Interview with Sebastian Gibson on Man of La Book


Q. What made you write a fic­tional satire about US pol­i­tics?

A. I can’t imag­ine not writ­ing a satire about pol­i­tics. The things that politi­cians do are hilar­i­ous for the most part. Peo­ple say if it wasn’t so sad, it would be funny. Well, it’s both sad and funny. I don’t think I could read, much less write a dry polit­i­cal book. And yet, by being funny, my book is prob­a­bly more seri­ous than most seri­ous polit­i­cal books.

Q. When­ever I look at our cur­rent crop of fear­less lead­ers, I shake my head in dis­may. Is it just me or did the qual­ity of peo­ple run­ning for office has been going down­hill? If so, why do you think that is?

A. It cer­tainly seems like it at times, though when you think about the sta­mina it must take on the cam­paign trail, you have to give those glut­tons for pun­ish­ment some credit. I don’t know if any­one has really ever fig­ured out what type of per­son would make the best Pres­i­dent or con­gressper­son. After the Super Bowl com­mer­cial in which Clint East­wood gave a half­time speech to the coun­try, maybe we need an actor again instead of elect­ing pro­fes­sional politicians.

I think what both­ers me most about most politi­cians is how they pan­der to the peo­ple they think com­prise their base. Then what both­ers me even more is how their base eats up what­ever they say.
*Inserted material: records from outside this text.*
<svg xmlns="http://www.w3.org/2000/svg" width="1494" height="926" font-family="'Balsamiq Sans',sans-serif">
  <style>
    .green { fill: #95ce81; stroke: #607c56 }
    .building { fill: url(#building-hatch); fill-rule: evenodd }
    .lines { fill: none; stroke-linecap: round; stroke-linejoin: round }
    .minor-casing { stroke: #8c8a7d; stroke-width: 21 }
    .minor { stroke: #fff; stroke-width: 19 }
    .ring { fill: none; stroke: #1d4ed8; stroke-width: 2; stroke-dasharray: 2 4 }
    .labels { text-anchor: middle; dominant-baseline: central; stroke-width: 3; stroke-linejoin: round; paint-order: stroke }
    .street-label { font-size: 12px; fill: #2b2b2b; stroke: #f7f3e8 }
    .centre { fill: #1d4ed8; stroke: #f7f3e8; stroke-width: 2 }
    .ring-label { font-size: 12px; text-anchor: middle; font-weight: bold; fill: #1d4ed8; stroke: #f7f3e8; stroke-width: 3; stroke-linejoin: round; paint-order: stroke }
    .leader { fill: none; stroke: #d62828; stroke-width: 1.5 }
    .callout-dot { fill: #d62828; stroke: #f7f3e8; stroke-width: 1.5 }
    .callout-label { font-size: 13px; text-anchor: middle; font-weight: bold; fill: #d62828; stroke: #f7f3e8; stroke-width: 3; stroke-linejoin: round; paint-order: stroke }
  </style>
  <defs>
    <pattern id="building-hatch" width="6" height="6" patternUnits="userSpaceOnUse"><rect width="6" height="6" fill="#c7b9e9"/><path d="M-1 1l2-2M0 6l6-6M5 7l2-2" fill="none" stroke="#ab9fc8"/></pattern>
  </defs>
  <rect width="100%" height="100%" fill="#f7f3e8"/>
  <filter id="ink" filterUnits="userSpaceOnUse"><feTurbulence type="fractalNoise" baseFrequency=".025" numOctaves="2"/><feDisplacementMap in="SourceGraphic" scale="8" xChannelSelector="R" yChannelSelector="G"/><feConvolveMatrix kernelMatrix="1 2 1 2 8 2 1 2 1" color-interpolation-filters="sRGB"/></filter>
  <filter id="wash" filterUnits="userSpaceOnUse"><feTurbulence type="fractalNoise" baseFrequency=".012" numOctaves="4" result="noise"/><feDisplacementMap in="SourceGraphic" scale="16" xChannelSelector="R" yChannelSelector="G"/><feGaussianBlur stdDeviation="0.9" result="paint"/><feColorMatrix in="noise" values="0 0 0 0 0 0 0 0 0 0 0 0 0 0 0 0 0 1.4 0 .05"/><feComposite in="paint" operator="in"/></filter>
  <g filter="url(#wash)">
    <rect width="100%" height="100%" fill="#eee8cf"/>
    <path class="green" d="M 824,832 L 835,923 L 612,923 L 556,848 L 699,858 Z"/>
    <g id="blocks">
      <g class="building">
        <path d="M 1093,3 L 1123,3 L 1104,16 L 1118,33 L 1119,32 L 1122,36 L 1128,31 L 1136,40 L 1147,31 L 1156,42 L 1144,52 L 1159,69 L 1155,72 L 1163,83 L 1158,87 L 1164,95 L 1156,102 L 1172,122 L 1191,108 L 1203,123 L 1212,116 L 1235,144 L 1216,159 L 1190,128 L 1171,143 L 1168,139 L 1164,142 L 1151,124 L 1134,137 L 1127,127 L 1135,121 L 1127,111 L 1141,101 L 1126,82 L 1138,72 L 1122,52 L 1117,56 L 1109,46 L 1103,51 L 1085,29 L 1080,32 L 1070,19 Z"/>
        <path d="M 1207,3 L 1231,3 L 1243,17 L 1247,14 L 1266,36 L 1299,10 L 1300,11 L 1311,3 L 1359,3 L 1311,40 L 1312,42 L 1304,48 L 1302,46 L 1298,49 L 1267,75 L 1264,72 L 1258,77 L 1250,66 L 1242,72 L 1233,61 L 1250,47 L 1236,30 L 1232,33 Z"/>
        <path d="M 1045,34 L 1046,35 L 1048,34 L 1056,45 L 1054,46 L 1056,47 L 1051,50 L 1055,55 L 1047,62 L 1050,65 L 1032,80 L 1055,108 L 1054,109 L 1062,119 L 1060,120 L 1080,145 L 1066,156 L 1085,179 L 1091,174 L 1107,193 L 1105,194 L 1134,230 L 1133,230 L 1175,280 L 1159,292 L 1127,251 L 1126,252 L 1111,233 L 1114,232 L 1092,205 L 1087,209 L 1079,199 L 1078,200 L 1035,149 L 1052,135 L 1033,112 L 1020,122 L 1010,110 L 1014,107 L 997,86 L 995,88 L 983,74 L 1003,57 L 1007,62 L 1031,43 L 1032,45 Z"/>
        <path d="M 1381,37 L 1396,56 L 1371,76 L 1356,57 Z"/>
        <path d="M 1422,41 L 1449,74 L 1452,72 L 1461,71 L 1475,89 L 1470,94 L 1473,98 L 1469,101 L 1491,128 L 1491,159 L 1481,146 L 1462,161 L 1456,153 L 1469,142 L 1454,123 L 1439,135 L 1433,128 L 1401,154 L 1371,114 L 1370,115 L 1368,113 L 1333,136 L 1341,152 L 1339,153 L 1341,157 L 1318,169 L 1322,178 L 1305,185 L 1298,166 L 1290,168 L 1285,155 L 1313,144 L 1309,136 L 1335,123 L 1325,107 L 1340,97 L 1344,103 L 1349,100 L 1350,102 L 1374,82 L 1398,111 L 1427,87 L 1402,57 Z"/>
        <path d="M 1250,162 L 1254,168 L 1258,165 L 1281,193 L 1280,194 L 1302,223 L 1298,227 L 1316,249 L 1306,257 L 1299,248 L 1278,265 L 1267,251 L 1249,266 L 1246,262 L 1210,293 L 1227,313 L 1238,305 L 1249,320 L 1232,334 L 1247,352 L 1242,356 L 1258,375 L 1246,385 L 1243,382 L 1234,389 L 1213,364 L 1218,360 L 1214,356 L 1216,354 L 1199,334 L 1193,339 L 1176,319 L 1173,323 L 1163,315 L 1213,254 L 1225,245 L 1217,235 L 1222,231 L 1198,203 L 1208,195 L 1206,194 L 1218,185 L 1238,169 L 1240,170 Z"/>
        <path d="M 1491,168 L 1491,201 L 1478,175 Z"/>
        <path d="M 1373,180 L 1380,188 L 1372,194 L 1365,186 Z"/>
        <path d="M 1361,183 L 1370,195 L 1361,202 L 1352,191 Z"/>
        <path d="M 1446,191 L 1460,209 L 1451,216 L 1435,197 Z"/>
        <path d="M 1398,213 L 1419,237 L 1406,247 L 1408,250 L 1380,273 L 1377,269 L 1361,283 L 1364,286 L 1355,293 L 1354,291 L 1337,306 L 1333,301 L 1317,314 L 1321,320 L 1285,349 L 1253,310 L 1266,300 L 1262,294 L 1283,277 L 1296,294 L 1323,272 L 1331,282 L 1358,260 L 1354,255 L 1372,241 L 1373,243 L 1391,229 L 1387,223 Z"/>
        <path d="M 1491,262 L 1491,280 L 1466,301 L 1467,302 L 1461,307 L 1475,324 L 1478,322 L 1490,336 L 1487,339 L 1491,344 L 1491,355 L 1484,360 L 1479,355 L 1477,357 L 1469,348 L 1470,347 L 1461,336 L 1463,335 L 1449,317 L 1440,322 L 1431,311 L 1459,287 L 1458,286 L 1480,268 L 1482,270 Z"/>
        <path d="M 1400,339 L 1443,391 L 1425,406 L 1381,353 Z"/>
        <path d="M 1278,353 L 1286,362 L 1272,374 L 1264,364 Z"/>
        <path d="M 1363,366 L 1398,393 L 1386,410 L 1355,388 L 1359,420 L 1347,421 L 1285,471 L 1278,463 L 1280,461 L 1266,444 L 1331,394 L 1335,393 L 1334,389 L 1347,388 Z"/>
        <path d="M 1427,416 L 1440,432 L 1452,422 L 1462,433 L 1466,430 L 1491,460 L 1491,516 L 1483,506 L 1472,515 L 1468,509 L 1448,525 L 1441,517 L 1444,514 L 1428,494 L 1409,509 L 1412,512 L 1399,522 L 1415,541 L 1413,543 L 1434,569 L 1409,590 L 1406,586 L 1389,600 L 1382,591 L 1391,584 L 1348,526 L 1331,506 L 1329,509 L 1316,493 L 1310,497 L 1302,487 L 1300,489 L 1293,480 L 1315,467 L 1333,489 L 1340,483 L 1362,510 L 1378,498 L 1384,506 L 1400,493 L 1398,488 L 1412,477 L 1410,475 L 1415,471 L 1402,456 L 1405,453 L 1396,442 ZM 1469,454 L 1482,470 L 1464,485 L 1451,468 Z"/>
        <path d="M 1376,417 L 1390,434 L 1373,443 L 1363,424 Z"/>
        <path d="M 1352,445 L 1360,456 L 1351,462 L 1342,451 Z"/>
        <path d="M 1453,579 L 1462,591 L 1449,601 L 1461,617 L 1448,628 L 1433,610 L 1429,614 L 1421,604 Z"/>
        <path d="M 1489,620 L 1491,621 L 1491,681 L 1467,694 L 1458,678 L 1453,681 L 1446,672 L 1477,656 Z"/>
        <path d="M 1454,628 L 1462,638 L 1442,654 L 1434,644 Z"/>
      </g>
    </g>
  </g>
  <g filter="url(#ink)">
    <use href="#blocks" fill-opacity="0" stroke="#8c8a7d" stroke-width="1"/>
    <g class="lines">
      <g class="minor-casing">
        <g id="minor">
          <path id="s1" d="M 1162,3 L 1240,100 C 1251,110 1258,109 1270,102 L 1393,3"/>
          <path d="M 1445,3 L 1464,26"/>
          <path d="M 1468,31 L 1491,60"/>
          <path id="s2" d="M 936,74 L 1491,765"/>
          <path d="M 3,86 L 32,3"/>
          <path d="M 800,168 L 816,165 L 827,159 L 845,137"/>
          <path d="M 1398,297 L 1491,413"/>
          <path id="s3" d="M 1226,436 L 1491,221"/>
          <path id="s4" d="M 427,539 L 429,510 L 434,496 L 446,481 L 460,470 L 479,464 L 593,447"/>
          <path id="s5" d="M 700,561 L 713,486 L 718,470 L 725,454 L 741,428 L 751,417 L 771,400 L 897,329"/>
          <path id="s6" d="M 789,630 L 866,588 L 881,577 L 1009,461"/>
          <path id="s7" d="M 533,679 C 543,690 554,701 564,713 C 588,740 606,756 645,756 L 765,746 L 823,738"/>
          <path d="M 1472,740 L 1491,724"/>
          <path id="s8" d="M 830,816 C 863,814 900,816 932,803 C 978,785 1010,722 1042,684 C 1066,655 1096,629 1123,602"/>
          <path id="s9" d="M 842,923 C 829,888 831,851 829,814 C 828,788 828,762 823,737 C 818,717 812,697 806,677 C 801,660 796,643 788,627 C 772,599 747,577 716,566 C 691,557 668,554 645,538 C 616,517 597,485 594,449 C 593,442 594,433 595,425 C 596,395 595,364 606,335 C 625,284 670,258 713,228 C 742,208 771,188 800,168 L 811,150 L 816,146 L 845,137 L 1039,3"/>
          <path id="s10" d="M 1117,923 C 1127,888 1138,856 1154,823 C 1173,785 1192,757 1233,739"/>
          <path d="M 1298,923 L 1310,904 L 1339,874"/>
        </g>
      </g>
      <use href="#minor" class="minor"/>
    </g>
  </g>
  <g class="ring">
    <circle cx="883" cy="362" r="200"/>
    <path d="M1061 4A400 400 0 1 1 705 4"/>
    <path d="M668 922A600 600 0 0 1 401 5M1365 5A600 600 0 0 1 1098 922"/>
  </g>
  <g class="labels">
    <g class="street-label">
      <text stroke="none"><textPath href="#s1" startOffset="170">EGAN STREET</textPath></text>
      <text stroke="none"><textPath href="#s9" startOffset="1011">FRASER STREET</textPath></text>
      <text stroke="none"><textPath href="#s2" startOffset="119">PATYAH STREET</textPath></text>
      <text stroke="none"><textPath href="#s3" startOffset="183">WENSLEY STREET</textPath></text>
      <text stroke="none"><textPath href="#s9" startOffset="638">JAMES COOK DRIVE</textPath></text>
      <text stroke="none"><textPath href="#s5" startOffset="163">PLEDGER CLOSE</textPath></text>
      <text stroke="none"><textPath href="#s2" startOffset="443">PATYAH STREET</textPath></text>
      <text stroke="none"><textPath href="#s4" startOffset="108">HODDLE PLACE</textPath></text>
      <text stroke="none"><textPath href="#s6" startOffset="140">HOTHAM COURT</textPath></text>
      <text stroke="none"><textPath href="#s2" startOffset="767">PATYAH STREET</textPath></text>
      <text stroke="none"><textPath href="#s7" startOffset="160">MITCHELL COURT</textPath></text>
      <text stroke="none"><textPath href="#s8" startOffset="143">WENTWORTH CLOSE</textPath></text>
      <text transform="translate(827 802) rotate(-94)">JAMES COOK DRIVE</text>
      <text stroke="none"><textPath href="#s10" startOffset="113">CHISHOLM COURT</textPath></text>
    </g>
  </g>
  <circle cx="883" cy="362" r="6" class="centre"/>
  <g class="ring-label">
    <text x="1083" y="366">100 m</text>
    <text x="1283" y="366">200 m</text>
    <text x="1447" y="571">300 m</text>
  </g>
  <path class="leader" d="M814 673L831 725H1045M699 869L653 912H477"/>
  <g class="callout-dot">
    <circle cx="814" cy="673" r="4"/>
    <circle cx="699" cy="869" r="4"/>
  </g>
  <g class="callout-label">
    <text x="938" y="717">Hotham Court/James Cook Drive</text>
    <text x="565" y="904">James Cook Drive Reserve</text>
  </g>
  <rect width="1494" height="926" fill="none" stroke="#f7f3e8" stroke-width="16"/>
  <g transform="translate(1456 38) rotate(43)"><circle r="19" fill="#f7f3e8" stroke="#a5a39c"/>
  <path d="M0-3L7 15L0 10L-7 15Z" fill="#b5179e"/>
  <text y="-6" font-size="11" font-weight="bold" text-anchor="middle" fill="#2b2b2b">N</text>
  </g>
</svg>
If you’re not in their base, you look at the politi­cian and you look at the peo­ple eat­ing up what the politi­cian says and you just have to shake your head. No mat­ter which side of the polit­i­cal spec­trum you’re on, it’s nau­se­at­ing. Give me some­one who can speak hon­estly. Unfor­tu­nately, that per­son will prob­a­bly never be elected or if they are, the sys­tem will cause them to com­pro­mise in order to accom­plish much of any­thing and after they com­pro­mise, peo­ple feel betrayed and want to replace them.